No sé en qué ocupan sus primeros seis años de vida otras personas. Tal vez en ser felices. Yo no tuve esa oportunidad, pero el tiempo me ha enseñado que aquello posiblemente fue una ocasión única e irrepetible y no renuncio a mi particular Auschwitz emocional. No sé qué hubiera pasado si yo hubiera sido un niño querido en un universo amable y acogedor. Lo ignoro. Pero sé que en aquello había un mensaje poderoso, que ha nutrido toda mi vida posterior con una fuerza extraordinaria. Desarrollé una potencia cósmica que me permitió observar todo desde la perspectiva del dolor y a la vez alcanzar la dicha en instantes de plenitud. He vuelto una y otra vez a aquel mundo incluso desde la perspectiva del teatro que ensayé durante unos años. Reproduje la escena de la manzana asada en la que reside el día más doloroso de mi vida. Mi madre a mis cinco años me echó de casa por no querer comer una manzana que me repugnaba. Para mí no era un juego y sentí en mis entrañas el abismo de la soledad total y el abandono del único ser al que estaba unido. Este día ha sido reproducido en una escena dramática en presencia del director ruso Boris Rotenstein muchos años después. Éste asistió maravillado a aquello y dijo que era la escena teatral más potente que había visto hasta entonces. De tal manera aquellos años espantosos aún nutren mi modo de ver el mundo que en su dimensión apocalíptica son capaces de alumbrar magnéticamente una potencia personal a la que no renuncio y que casi llego a considerar como una suerte. Probablemente otras personas de sus primeros seis años solo tienen recuerdos tiernos y afectuosos a los que miran con nostalgia y una reprimida melancolía. Yo, en cambio, viví de entrada la apoteosis del sufrimiento en cantidades inimaginables, pero ¡cómo desarrolló mi capacidad para la observación interior, para la generación de universos paralelos, para el erotismo intenso en escenas íntimas con aquella primera muchacha que conocí y amé, hasta que llegó aquel día gris y triste en que hice mi primera comunión en un colegio de pobres y Mariví definitivamente se trasladó de barrio y no la volví a ver jamás! Suerte que entonces pude sustituir definitivamente aquel mundo insólito y violento por la literatura cuando descubrí los libros, que han sido una forma de prolongar las visiones de la infancia con una dicha difícil de imaginar para los que solo tienen recuerdos entrañables de estos primeros seis años.

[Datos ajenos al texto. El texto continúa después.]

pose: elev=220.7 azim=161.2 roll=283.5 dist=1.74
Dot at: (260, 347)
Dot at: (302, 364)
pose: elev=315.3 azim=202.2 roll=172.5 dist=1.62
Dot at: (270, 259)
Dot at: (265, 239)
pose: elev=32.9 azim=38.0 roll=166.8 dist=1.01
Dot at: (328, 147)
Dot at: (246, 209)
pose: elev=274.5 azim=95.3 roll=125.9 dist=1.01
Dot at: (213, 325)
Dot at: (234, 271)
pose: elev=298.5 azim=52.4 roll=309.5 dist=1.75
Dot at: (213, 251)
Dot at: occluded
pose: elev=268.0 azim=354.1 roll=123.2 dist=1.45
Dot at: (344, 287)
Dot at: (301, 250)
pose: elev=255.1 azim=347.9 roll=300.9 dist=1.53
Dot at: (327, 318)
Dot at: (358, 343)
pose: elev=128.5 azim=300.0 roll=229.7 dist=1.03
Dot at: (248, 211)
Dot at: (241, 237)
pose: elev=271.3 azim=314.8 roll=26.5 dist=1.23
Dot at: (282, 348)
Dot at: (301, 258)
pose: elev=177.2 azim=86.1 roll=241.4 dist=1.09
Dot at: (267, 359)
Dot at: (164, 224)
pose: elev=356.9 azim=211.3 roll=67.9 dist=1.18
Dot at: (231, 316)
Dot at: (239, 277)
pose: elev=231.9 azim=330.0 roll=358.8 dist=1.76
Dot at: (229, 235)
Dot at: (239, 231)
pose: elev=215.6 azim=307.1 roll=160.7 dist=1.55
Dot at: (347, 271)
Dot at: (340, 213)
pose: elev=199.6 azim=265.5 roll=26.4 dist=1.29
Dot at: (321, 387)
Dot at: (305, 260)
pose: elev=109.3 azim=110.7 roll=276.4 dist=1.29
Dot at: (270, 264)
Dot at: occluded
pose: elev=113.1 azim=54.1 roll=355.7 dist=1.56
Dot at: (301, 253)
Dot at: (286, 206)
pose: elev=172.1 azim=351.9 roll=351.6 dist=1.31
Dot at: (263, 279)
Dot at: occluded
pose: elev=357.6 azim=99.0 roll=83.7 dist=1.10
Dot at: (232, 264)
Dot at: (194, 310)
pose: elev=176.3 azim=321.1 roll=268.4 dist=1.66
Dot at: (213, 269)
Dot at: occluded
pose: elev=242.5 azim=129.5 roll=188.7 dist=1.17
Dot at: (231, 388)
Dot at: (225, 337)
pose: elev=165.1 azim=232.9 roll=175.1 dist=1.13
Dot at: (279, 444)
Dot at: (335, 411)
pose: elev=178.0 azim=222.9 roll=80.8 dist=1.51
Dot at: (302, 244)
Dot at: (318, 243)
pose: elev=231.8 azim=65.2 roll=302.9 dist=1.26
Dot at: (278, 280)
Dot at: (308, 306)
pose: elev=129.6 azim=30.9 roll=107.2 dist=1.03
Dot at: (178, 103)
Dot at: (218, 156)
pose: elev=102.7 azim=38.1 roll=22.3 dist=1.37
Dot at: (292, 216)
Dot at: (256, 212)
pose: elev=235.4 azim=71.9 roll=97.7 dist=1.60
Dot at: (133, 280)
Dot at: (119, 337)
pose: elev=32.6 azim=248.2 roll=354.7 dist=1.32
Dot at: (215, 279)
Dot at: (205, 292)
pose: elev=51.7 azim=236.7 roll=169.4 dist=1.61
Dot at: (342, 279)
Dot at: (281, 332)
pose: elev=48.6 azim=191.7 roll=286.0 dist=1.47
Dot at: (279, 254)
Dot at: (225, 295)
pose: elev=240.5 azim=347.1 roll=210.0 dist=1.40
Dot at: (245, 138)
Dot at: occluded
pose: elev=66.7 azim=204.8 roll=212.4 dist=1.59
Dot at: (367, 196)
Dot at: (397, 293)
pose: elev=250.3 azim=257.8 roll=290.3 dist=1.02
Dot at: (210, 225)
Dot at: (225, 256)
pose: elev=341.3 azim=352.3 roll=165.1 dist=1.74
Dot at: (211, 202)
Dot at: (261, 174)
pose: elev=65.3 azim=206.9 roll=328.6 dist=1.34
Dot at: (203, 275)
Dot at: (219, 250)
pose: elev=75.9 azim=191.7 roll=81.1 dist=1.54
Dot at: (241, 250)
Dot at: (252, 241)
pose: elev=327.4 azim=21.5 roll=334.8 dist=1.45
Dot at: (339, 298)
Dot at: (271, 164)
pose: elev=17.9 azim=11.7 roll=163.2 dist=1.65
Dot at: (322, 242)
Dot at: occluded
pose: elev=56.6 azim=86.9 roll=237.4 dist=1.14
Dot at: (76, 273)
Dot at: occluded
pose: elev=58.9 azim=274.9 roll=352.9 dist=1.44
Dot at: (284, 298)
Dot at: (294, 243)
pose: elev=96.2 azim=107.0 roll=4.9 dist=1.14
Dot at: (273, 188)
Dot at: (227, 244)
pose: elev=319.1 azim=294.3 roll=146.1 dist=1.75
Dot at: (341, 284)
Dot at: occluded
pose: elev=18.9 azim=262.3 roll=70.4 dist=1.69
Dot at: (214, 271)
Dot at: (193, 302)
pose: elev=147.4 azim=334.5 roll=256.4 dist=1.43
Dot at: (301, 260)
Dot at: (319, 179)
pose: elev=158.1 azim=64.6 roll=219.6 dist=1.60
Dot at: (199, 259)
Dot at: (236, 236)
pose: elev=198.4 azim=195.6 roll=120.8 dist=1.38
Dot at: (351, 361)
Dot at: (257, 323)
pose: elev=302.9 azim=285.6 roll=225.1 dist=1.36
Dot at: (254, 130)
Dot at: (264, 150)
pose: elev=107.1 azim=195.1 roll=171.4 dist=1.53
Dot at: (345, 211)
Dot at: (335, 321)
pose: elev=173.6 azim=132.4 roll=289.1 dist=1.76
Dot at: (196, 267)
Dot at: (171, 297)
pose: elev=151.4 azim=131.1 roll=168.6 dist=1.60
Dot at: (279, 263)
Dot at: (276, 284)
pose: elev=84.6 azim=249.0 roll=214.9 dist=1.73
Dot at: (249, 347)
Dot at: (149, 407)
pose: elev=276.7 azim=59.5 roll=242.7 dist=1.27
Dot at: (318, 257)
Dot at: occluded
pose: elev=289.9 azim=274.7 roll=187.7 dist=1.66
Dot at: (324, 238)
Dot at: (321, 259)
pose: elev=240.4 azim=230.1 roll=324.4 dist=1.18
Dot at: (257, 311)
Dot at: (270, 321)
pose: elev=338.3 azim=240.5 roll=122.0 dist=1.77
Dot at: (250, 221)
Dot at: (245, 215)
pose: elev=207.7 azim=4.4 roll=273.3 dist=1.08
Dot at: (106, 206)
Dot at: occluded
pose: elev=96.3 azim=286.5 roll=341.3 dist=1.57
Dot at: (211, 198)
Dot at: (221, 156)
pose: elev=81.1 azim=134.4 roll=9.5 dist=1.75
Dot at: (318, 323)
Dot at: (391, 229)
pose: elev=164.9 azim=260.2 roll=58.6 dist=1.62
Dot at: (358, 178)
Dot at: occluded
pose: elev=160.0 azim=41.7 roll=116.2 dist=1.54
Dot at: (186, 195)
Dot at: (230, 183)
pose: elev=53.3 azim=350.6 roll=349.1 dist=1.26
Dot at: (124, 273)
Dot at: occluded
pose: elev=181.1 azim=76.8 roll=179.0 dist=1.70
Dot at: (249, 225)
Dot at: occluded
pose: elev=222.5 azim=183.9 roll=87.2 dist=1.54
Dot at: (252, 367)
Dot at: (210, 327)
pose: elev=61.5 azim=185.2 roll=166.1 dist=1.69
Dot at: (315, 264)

Cuando el año pasado acompañé a mi madre a la entrada del crematorio, toqué su frente helada, la miré por última vez, ya totalmente indefensa, y advertí que tal vez había sido un monstruo, pero había sido mi monstruo. El cadáver entró por la puerta, y luego sus cenizas fueron esparcidas, como ella quería, en un bosque de Santillana del Mar, cerca de Altamira. Aquella mujer había sido en sus años jóvenes artista de cabaret. Algún día escribiré su historia, no sé si real o imaginaria, del mismo modo que ignoro si lo que cuento o lo que soy es real o fruto de la ensoñación.